I am finishing up my fourth Frost. (That kind of rolls off the tongue like Firth of Forth). Dear Detective Inspector Jack Frost of the Denton Divison Police Department. This coarse, curmudgeonly character grows on me. Here are the things I like about him:
He works on multiple cases at once ranging from murder to kidnapping to petty larceny. Most fictional detectives try to solve one case per book. This gives the story a more realistic feel and the timeline in each book usually covers just a few days.
Frost hates paperwork. He is willing to let another detective take the glory for solving a case rather than waste time writing up reports.
He doesn't mind admitting it when his ideas or suspicions turn out to be wrong. He just moves on to his next plan with the goal always in mind of catching the bad guys.

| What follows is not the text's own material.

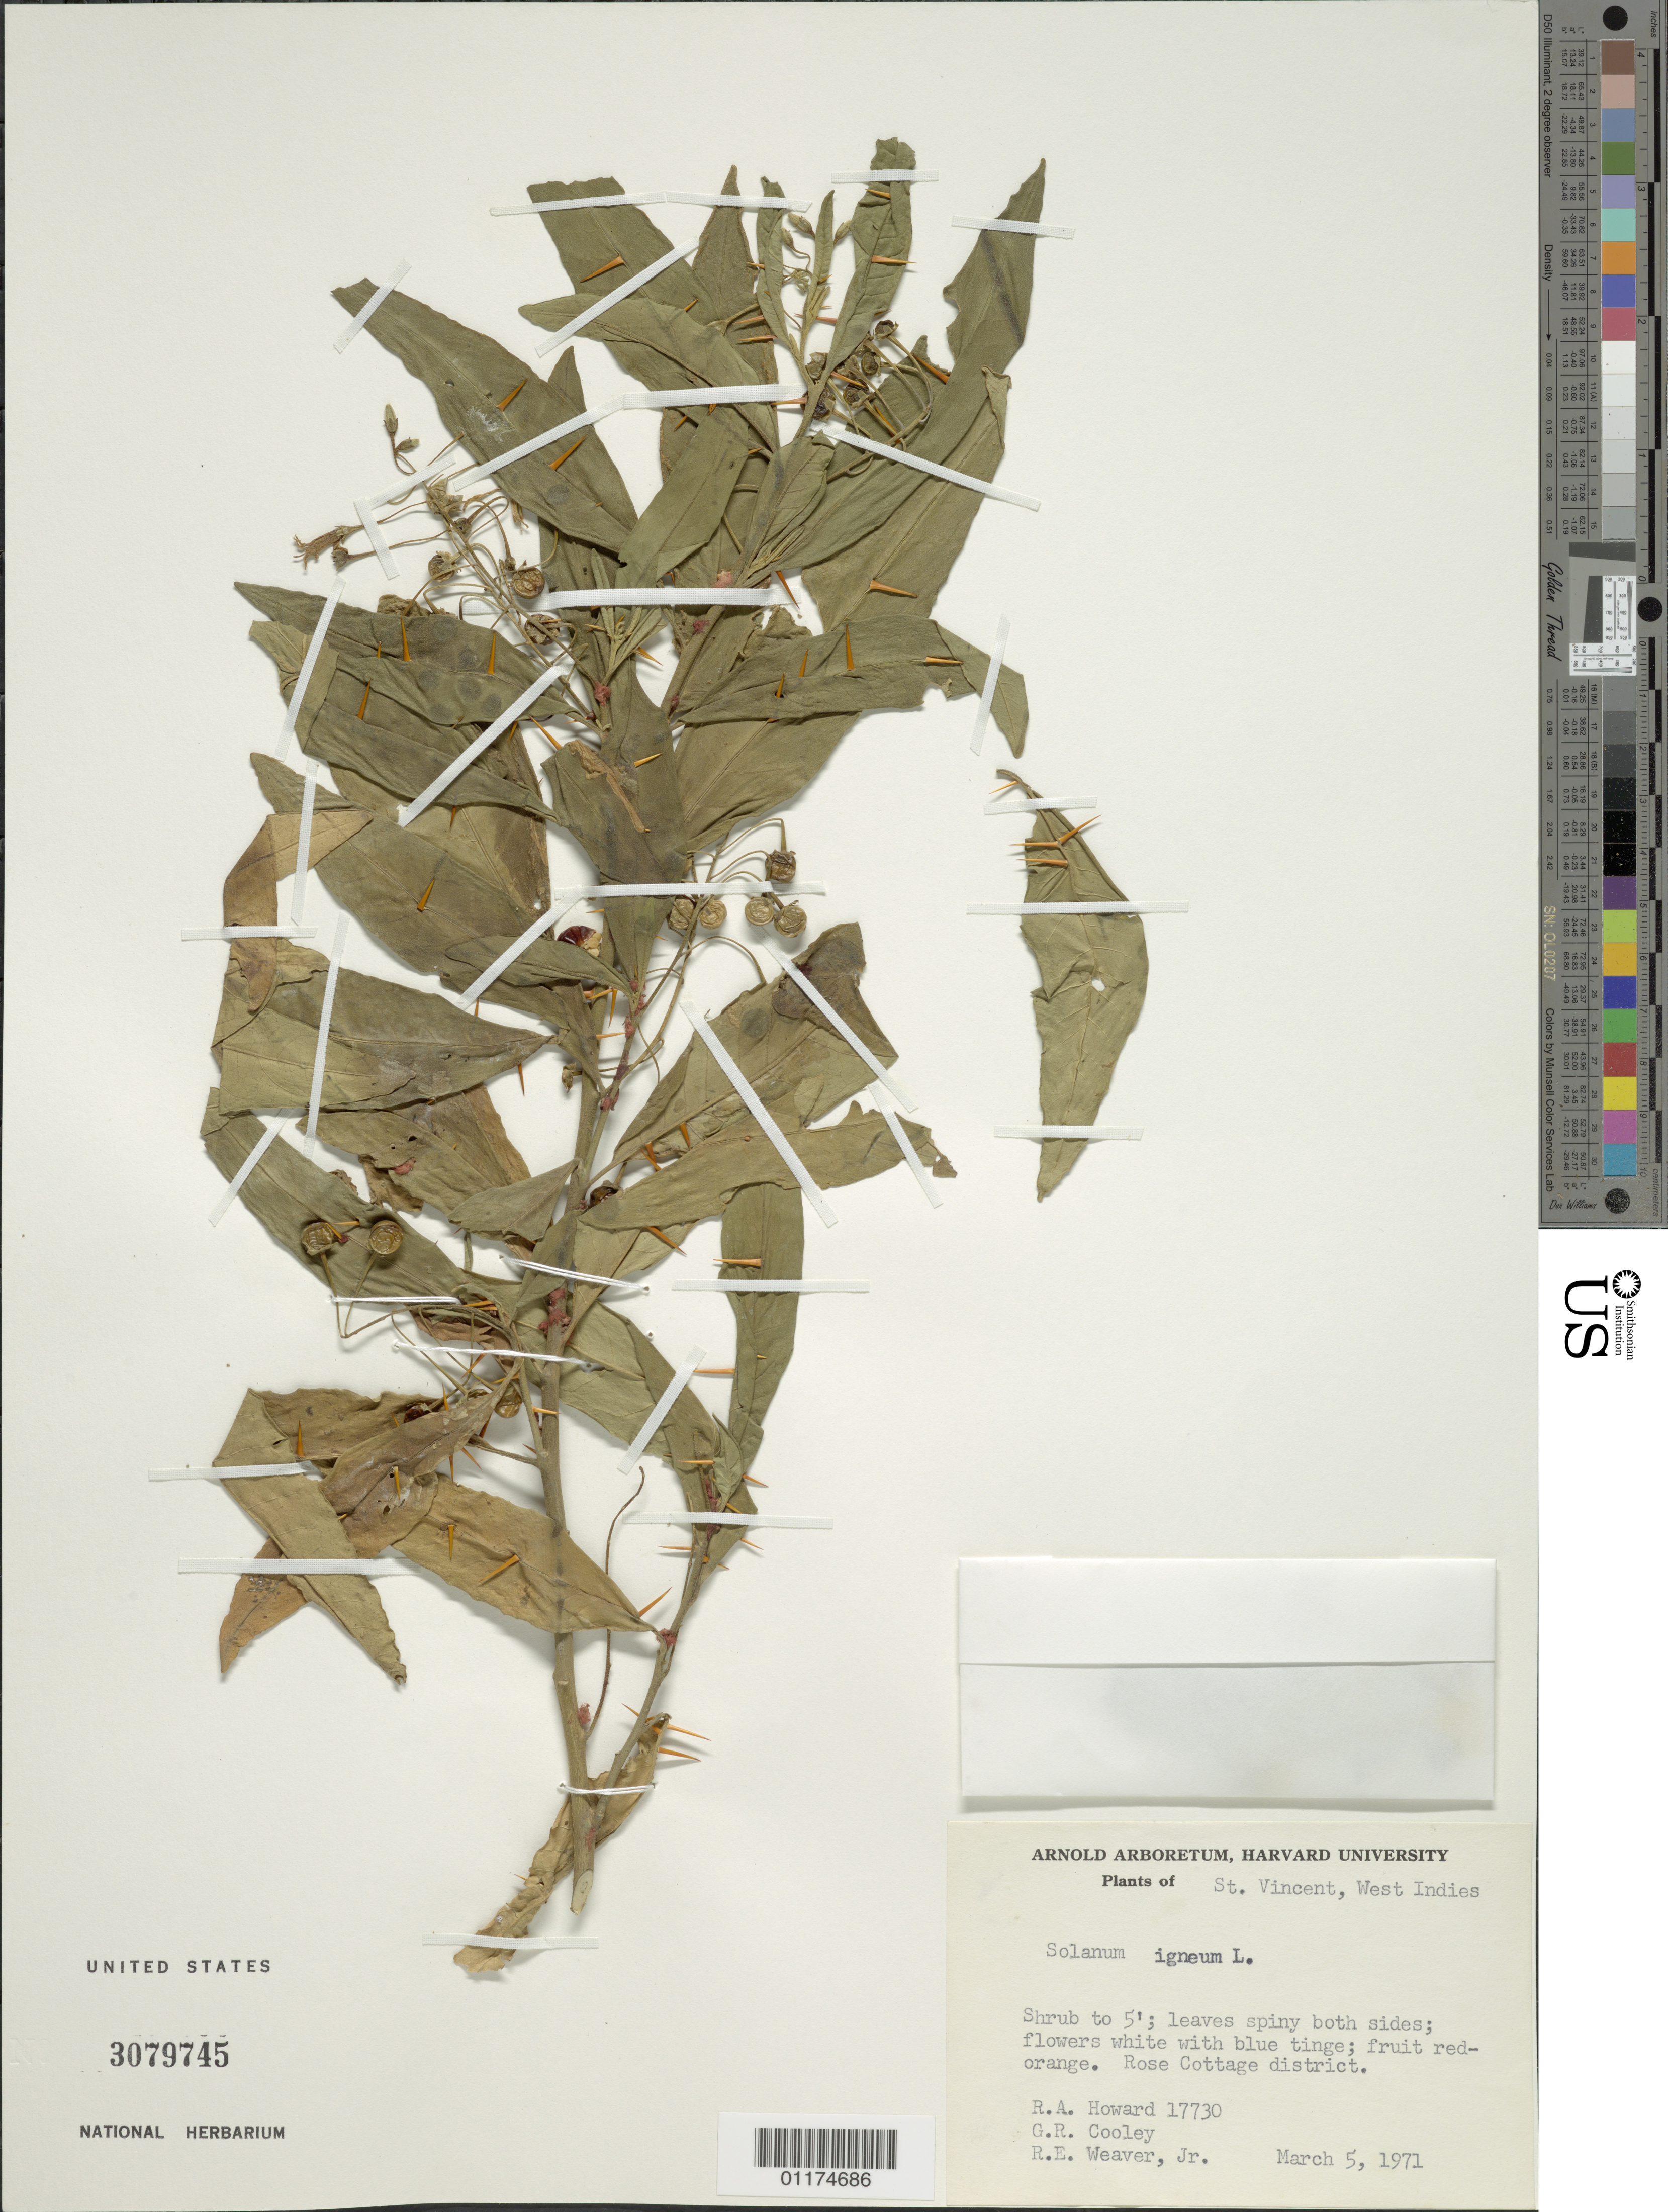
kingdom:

Frost doesn't have a regular partner. It seems that in every book there is a new person sitting at the other desk in his messy, smoke-filled office. In Hard Frost, the new detective happens to be a woman, Liz Maud. She and Frost get off to a rough start, but I think she is beginning to like him just a tiny, tiny bit. OK, maybe not like, but respect.
When a family has to be notified of a death, although Frost hates to be the one to carry the tragic news, he does it anyway with as much gentleness as he can muster. There does beat a heart underneath his tattered, dirty raincoat and unpressed suit.
He doesn't suffer fools gladly. Case in point: his superior Superintendent Mr. Mullett. Frost calls him Horn-rimmed Harry. Mr. Mullett is the antithesis of Frost: always on the lookout for the political advantage; pressed and polished to the nth degree; and, constantly nosing in when it is most inconvenient bringing only problems, never solutions.
Yes, our Mr. Frost gets the job done. Maybe not with style, but done nonetheless.